DAZZLE PAGES: EXTRACT FROM DPM ENCYCLOPEDIA




During WWI, Germany implemented a policy of unrestricted U-boat (submarine) warfare that not only caused massive loss of life and equipment but also threatened the supply of food to England. When 55 British ships were sunk in one week during mid April 1917, the Admiralty became desperate for counteractive measures. Realising that making a ship disappear on the open ocean was a nigh-on impossible task, Lieutenant Commander Norman Wilkinson of the Royal Navy, formerly a marine artist, designer, and illustrator, promoted the ‘dazzle’ paint scheme as a remedy. This involved painting ships in disruptive patterns in order to confuse a German torpedo operator as to the direction that the ship was travelling, how far away it was, and how fast it was moving – essential information for a direct hit. Following completion of the first dazzle-painted vessel, the storeship HMS Industry, the Admiralty ordered all merchant ships to be painted in dazzle under the Defence of the Realm Act.

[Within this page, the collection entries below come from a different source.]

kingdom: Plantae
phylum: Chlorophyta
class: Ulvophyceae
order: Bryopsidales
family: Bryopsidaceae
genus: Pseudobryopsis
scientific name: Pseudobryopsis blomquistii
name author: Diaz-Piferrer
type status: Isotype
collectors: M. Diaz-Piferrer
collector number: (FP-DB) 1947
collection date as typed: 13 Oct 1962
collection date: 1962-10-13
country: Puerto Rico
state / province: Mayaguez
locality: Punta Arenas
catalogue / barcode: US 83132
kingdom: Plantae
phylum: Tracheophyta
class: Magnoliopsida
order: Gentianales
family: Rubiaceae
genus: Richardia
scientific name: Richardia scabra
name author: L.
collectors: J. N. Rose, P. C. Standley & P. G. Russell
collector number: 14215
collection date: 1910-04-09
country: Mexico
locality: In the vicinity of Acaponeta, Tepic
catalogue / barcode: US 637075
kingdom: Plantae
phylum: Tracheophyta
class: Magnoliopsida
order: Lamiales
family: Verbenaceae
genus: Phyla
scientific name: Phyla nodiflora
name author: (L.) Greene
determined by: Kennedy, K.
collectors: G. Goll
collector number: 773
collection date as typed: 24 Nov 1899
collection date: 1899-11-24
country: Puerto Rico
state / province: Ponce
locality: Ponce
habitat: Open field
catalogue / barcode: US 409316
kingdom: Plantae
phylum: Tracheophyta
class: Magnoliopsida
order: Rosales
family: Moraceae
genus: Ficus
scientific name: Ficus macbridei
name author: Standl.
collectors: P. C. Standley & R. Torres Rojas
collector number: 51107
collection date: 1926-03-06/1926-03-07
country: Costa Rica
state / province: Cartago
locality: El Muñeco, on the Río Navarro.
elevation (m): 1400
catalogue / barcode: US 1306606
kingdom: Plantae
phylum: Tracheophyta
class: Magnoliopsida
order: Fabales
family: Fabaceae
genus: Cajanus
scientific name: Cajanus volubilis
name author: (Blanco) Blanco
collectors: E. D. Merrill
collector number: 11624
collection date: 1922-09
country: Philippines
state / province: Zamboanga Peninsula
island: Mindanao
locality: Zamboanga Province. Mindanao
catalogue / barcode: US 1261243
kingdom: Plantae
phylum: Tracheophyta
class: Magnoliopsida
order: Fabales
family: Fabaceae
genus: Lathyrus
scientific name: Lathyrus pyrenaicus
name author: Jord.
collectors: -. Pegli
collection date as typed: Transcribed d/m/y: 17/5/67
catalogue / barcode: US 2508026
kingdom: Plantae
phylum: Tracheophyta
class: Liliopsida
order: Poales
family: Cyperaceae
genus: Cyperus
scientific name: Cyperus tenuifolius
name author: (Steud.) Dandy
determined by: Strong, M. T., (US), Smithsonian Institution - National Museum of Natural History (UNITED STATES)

That June, Wilkinson, his assistant Cecil King, and a newly assembled team of 18 other artists were given four studios in Burlington House, part of the Royal Academy of Arts in London, to set up a ‘Dazzle Section’. Paint schemes were designed and applied to scale-sized ship models that were then assessed in the ‘viewing theatre’, set up from the point-of-view of the enemy torpedo operator. This involved placing the newly painted models on a rotating turntable and viewing them through a submarine periscope under various lighting conditions. Designs that were deemed satisfactory were drawn up on paper and sent for implementation to various ‘dazzle officers’ around England, one of which was the prominent Vorticist, Edward Alexander Wadsworth, who oversaw operations in Bristol and Liverpool. Up to 100 ships were painted in a single dry dock at any one time and by early 1918 more than 4,000 British merchant ships and around 400 Royal Navy vessels were painted in dazzle schemes. It is no wonder that Norman Wilkinson became a celebrated figure among British paint manufacturers!